Restate, word for word and with nothing added, the lines from the one containing "#5 S0=1'b1; S1=1'b1; A3=1'b0;" through the last line of the material below.

-.-.-

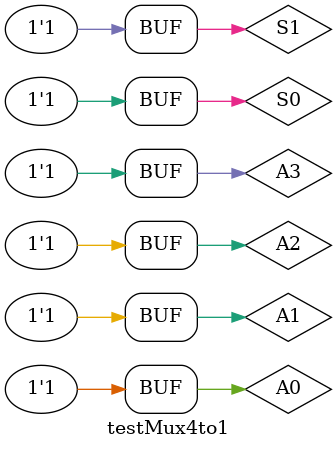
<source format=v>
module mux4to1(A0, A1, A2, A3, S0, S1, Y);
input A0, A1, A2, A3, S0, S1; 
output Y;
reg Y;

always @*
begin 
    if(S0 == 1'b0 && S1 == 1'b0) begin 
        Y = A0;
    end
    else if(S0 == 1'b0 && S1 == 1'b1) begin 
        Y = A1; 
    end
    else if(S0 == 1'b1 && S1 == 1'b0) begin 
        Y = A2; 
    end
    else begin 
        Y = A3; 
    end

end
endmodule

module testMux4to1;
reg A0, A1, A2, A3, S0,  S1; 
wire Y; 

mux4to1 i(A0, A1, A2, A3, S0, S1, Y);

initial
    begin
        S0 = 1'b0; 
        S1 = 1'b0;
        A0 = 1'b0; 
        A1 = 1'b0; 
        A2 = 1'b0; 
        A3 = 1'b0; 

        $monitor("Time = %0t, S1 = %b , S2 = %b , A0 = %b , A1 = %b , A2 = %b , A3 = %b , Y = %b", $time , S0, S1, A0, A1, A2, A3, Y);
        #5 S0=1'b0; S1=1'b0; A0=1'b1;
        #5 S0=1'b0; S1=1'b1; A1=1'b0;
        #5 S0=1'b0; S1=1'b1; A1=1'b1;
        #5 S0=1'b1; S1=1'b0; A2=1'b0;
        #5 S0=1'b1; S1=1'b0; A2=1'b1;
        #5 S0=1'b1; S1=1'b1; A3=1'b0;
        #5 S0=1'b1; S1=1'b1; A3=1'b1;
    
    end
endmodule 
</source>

-.-.-

Your solution -
        #5 S0=1'b1; S1=1'b1; A3=1'b0;
        #5 S0=1'b1; S1=1'b1; A3=1'b1;
    
    end
endmodule 
</source>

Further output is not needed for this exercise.